If we’re fortunate, we meet two or three such people in a lifetime. Their minds are forever sparking. Don’t confuse them with the social frauds who try to flatter you with feigned attention – the tilted head, the focused gaze, the empty questions indifferently posed. The absence of respectful curiosity kills conversation. Curiosity is not nosiness. The person I’ve met who most essentially embodies the sense of curiosity described by Nabokov is Guy Davenport, man and writer, who once wrote, “Curiosity, I'm convinced, is intelligence.” The man I spent several hours with was tirelessly curious and a tireless provoker of curiosity in others.
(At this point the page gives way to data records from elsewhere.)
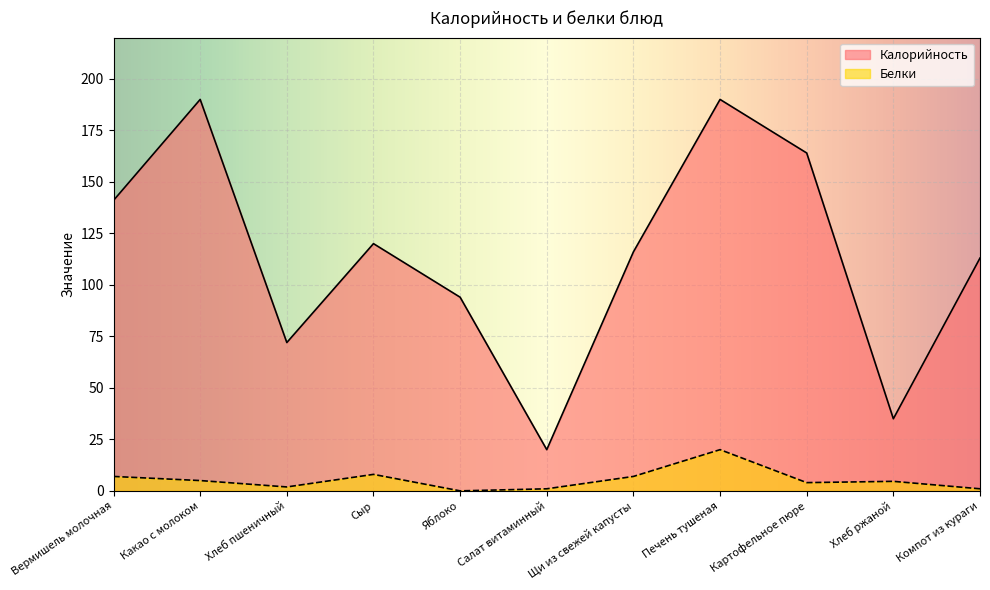

What is the sum of all Калорийность values?

1255.0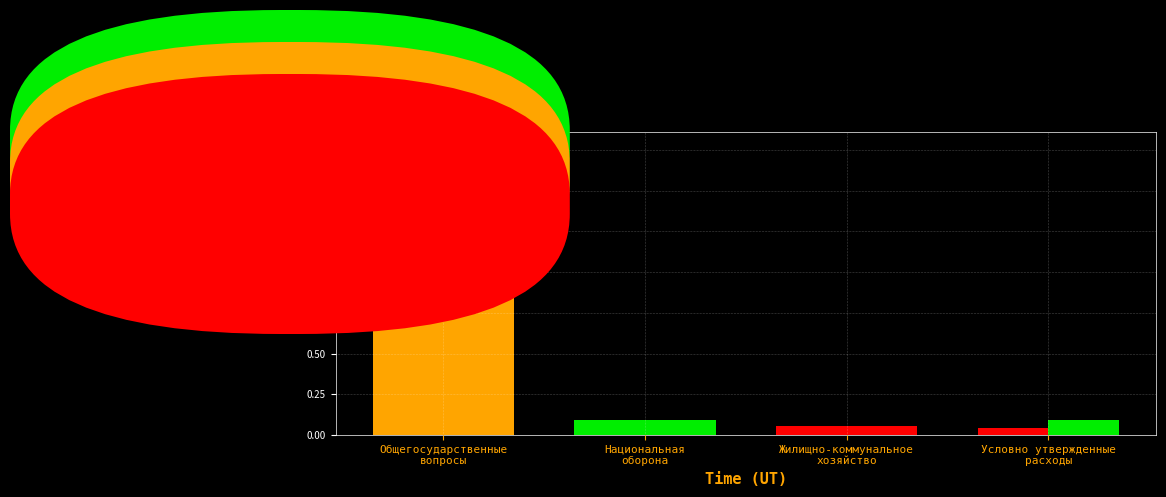

Rank the series at Условно утвержденные
расходы from lowest to highest value.

2022 год, 2023 год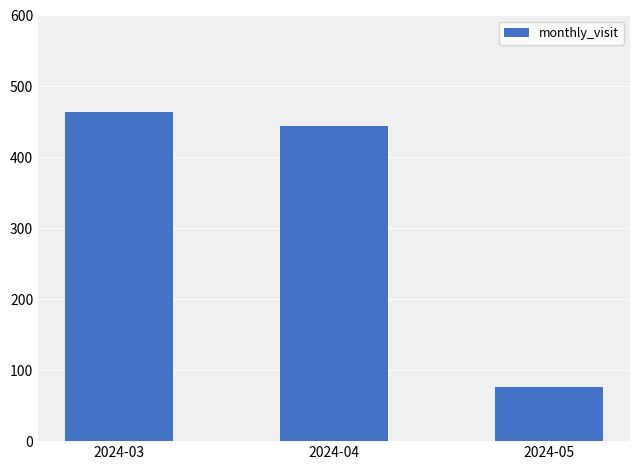

List the labels in order of value, largest first.

2024-03, 2024-04, 2024-05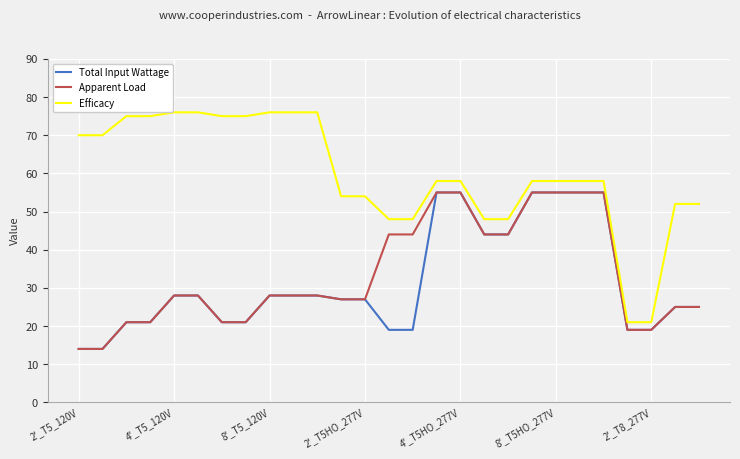

True or false: Efficacy and Total Input Wattage cross at least once.

False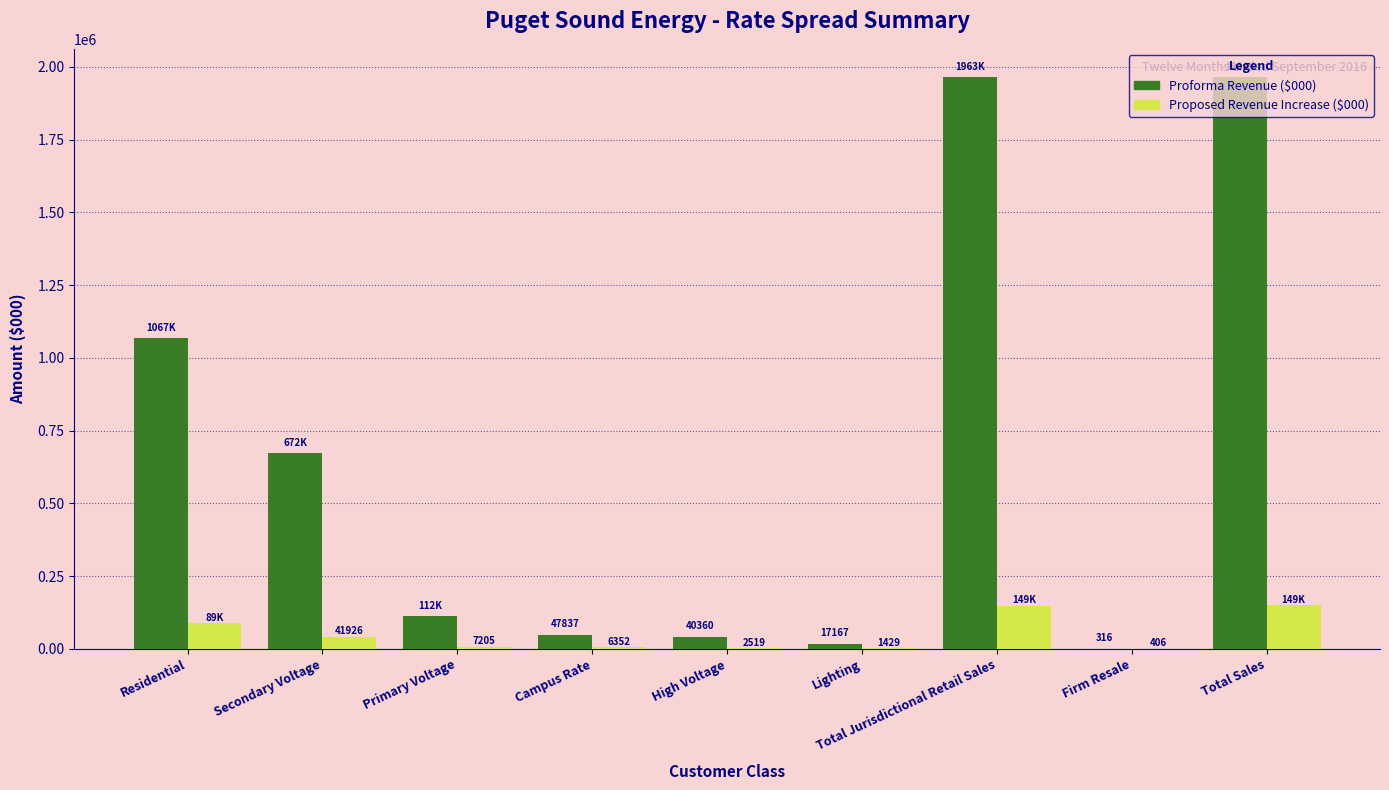

What is the total value across all series at Firm Resale?

722.5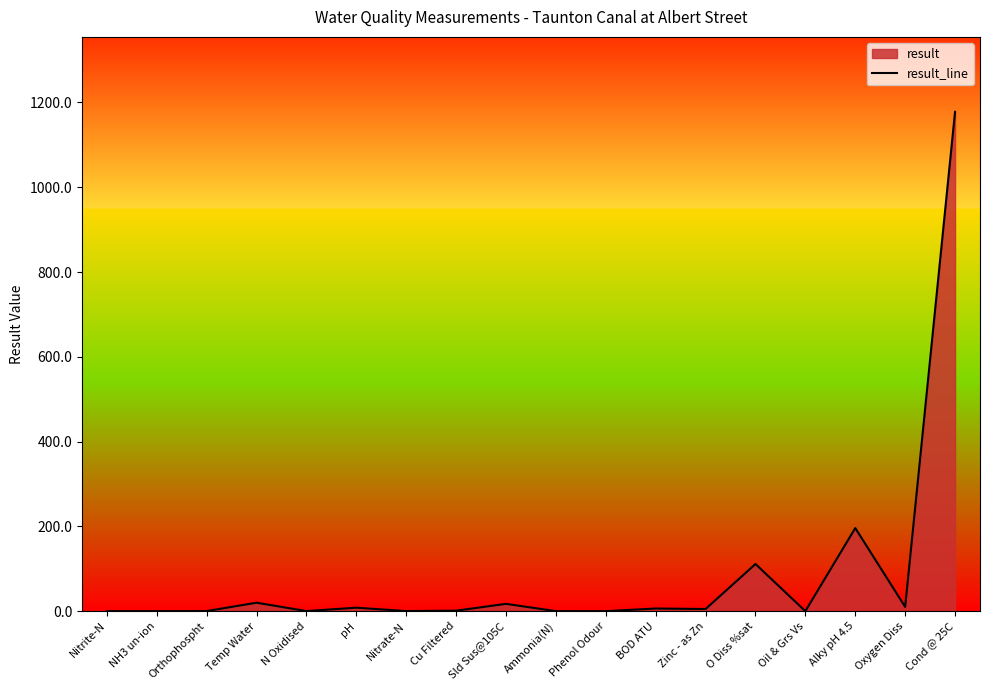

The chart shows a value of 283.7 at Alky pH 4.5. True or false?

False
He once said in an interview:

 

“My range of interests may be accounted for by my being 75.  It's really a very narrow range.  There ought to be a psychology that studies indifference, the `flat affect’ of non-response.  Response is, beyond the usual culturally-trained and biological reactions to the things of the world, the result of education carried on by curiosity.”

 

Davenport recalls Dr. Johnson in his Rambler essay of August 24, 1751:

 

“Curiosity is, in great and generous minds, the first passion and the last; and perhaps always predominates in proportion to the strength of the contemplative faculties. He who easily comprehends all that is before him, and soon exhausts any single subject, is always eager for new inquiries; and, in proportion as the intellectual eye takes in a wider prospect, it must be gratified with variety by more rapid flights, and bolder excursions; nor perhaps can there be proposed to those who have been accustomed to the pleasures of thought, a more powerful incitement to any undertaking, than the hope of filling their fancy with new images, of clearing their doubts, and enlightening their reason.”

 

[Nabokov’s obituary for Hessen was published March 31, 1943 in Novoe russkow slovo (New Russian Word), a Russian-language newspaper in New York City. It is collected in Think, Write, Speak: Uncollected Essays, Reviews, Interviews, and Letters to the Editor (ed. and trans. by Brian Boyd and Anastasia Tolstoy, 2019). The first sentence by Davenport is from “Fragments from a Correspondence” with Nicholas Kilmer, published in the Winter 2006 issue of Arion: A Journal of Humanities and the Classics.]